Question:
$25 x^{2}+30 x+7=0$
Solution:
Given:
$25 x^{2}+30 x+7=0$
On comparing it with $a x^{2}+b x+c=0$, we get:
$a=25, b=30$ and $c=7$
Discriminant $D$ is given by :
$D=\left(b^{2}-4 a c\right)$
$=30^{2}-4 \times 25 \times 7$
$=900-700$
$=200$
$=200>0$
Hence, the roots of the equation are real.

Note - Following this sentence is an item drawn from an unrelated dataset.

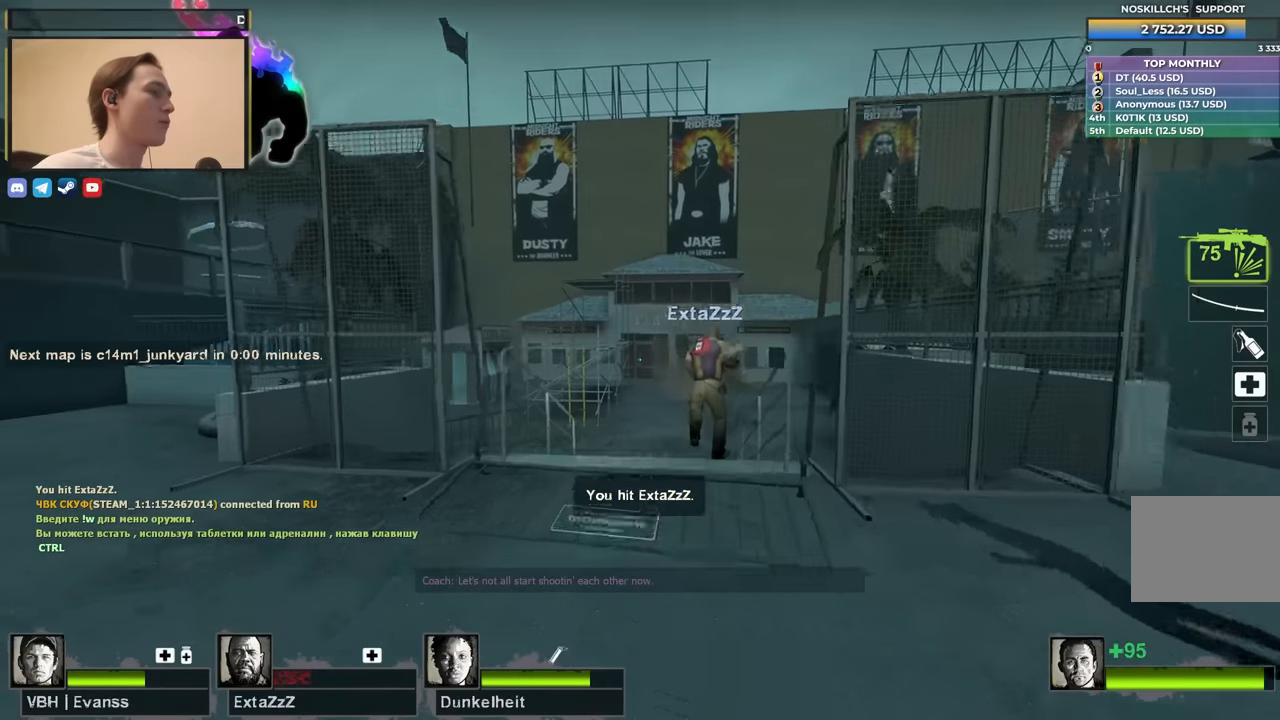
{"keys": ["w"], "events": [[67, "a", "up"]]}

Roots $\alpha$ and $\beta$ are given by :
$\alpha=\frac{-b+\sqrt{D}}{2 a}=\frac{-30+\sqrt{200}}{2 \times 25}=\frac{-30+10 \sqrt{2}}{50}=\frac{10(-3+\sqrt{2})}{50}=\frac{(-3+\sqrt{2})}{5}$
$\beta=\frac{-b-\sqrt{D}}{2 a}=\frac{-30-\sqrt{200}}{2 \times 25}=\frac{-30-10 \sqrt{2}}{50}=\frac{10(-3-\sqrt{2})}{50}=\frac{(-3-\sqrt{2})}{5}$
Thus, the roots of the equation are $\frac{(-3+\sqrt{2})}{5}$ and $\frac{(-3-\sqrt{2})}{5}$.